SELECTED PASSAGE
Using XHTML entities in XML documents: Legal?

  • Thread starter Peter C. Chapin
  • Start date
P

Peter C. Chapin

I have a need to include Greek letters in some of my XML documents (the
documents contain astronomical information and many stars are named using
Greek letters). Following some earlier postings on the subject of
entities. I did the following

---- top of file ----
<?xml version="1.0"?>

<!-- I added this to an existing document. -->
<!DOCTYPE observation-set [
<!ENTITY % HTMLsymbol PUBLIC
"-//W3C//ENTITIES Symbols for XHTML//EN"
"xhtml-symbol.ent">
%HTMLsymbol;
]>

<?xml-stylesheet type="text/xsl" href="AOML.xsl"?>

<!-- This is the existing document root. -->
<observation-set
xmlns="http://www.ecet.vtc.edu/~pchapin/AOML_0.0"
xmlns:xhtml="http://www.w3.org/1999/xhtml"
xmlns:xsi="http://www.w3.org/2001/XMLSchema-instance"

INFORMATION PROVIDED

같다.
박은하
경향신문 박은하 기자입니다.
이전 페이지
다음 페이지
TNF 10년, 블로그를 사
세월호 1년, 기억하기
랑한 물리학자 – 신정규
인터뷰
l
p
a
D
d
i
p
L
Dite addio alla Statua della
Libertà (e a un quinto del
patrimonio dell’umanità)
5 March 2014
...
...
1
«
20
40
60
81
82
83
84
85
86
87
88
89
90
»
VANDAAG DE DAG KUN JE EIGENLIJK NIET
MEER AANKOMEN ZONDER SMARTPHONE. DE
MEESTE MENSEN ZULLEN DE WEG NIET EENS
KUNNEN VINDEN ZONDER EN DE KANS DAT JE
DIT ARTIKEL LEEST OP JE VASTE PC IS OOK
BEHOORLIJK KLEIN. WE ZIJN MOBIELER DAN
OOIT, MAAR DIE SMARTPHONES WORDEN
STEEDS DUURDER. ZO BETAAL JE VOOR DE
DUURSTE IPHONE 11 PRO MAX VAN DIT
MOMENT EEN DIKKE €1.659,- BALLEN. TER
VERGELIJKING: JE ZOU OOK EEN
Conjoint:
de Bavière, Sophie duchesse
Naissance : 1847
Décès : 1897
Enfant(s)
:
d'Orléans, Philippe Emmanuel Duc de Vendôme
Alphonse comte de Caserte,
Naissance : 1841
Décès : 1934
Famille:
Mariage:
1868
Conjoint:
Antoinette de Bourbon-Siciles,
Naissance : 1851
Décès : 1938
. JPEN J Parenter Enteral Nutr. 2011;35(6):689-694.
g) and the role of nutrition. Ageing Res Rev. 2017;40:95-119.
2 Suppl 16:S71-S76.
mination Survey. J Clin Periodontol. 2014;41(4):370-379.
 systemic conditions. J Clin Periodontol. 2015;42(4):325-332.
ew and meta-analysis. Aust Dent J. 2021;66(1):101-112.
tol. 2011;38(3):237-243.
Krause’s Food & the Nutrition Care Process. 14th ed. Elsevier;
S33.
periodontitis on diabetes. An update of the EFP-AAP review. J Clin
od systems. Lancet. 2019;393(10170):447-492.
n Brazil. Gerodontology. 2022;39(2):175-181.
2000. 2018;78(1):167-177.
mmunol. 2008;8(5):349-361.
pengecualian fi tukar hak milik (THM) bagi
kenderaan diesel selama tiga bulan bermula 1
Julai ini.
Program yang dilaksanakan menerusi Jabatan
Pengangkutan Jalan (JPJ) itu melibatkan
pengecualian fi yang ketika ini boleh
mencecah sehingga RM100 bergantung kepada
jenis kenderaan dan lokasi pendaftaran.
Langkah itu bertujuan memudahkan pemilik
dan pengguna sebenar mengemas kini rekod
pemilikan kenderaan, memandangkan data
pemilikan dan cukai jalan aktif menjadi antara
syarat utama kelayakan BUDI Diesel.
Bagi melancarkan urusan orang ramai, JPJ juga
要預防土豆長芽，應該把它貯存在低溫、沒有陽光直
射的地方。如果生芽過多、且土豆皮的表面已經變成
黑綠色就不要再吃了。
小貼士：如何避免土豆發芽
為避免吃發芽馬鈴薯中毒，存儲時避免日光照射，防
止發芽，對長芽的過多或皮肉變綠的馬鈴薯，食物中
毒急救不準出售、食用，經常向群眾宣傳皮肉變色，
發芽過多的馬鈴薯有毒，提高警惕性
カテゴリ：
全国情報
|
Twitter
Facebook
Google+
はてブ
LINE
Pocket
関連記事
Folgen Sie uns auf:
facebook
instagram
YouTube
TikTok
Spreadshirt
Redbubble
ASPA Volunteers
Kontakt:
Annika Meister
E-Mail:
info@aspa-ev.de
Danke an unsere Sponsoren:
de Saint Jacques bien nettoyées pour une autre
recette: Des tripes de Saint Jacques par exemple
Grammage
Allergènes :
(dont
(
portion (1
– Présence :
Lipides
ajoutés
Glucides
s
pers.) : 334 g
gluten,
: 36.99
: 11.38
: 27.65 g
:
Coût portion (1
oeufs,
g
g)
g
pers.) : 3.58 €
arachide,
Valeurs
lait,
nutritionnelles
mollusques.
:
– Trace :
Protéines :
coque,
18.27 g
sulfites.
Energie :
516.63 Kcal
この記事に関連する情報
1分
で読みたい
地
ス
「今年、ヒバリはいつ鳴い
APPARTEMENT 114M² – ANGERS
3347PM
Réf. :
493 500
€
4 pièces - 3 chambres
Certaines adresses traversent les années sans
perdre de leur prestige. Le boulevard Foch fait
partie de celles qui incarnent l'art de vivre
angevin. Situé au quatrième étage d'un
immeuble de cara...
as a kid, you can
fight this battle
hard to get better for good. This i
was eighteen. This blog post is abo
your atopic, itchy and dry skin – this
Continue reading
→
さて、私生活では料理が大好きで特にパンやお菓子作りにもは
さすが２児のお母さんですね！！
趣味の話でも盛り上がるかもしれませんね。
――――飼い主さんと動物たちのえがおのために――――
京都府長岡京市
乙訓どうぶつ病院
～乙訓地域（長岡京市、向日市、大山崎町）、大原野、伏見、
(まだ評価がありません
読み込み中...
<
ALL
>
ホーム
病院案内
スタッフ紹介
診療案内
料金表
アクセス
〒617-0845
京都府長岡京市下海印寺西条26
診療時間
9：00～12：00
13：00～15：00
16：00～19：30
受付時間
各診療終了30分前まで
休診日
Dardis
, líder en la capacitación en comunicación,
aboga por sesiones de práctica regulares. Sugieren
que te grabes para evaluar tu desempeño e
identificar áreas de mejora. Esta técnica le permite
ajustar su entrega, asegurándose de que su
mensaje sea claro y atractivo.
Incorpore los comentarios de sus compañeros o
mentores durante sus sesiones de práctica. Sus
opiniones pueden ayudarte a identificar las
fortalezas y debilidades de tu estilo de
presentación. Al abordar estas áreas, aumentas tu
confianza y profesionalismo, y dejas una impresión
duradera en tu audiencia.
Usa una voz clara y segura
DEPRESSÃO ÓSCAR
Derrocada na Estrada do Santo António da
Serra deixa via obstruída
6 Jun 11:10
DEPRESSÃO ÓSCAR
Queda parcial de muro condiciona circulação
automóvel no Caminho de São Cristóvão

EXERCISE REQUIREMENTS
Resume the forum post on using XHTML entities in XML documents, starting right after its final line.

RESPONSE BELOW
xsi:schemaLocation="http://www.ecet.vtc.edu/~pchapin/AOML_0.0
AOML.xsd">

<!-- Now I believe I can use &alpha;, &beta;, etc. here. -->

</observation-set>
---- end of file ----

I'm attempting to borrow the entity definitions that were created for
XHTML. I downloaded the file xhtml-symbol.ent from the W3C and have a
copy locally in the same folder as the XML document that references it.
My desire was to now be able to use things like &alpha; and &beta; in my
XML document.

This mostly works. In particular, it works fine with IEv6. My XML
documents also validate (no complaints about undefined entities) with XSV
and XMLSpy (using MSXML, I believe). Also if I use Xalan to style
the document, it generates appropriate HTML. In fact I was able to prove
that Xalan is reading the external file containing the entity
definitions: I temporarily changed the definition of &alpha; to be the
same as &beta;. When Xalan wrote its output it serialized the character I
had written as "&alpha;" in the XML document into "&beta;" in the output
HTML document. Very cool.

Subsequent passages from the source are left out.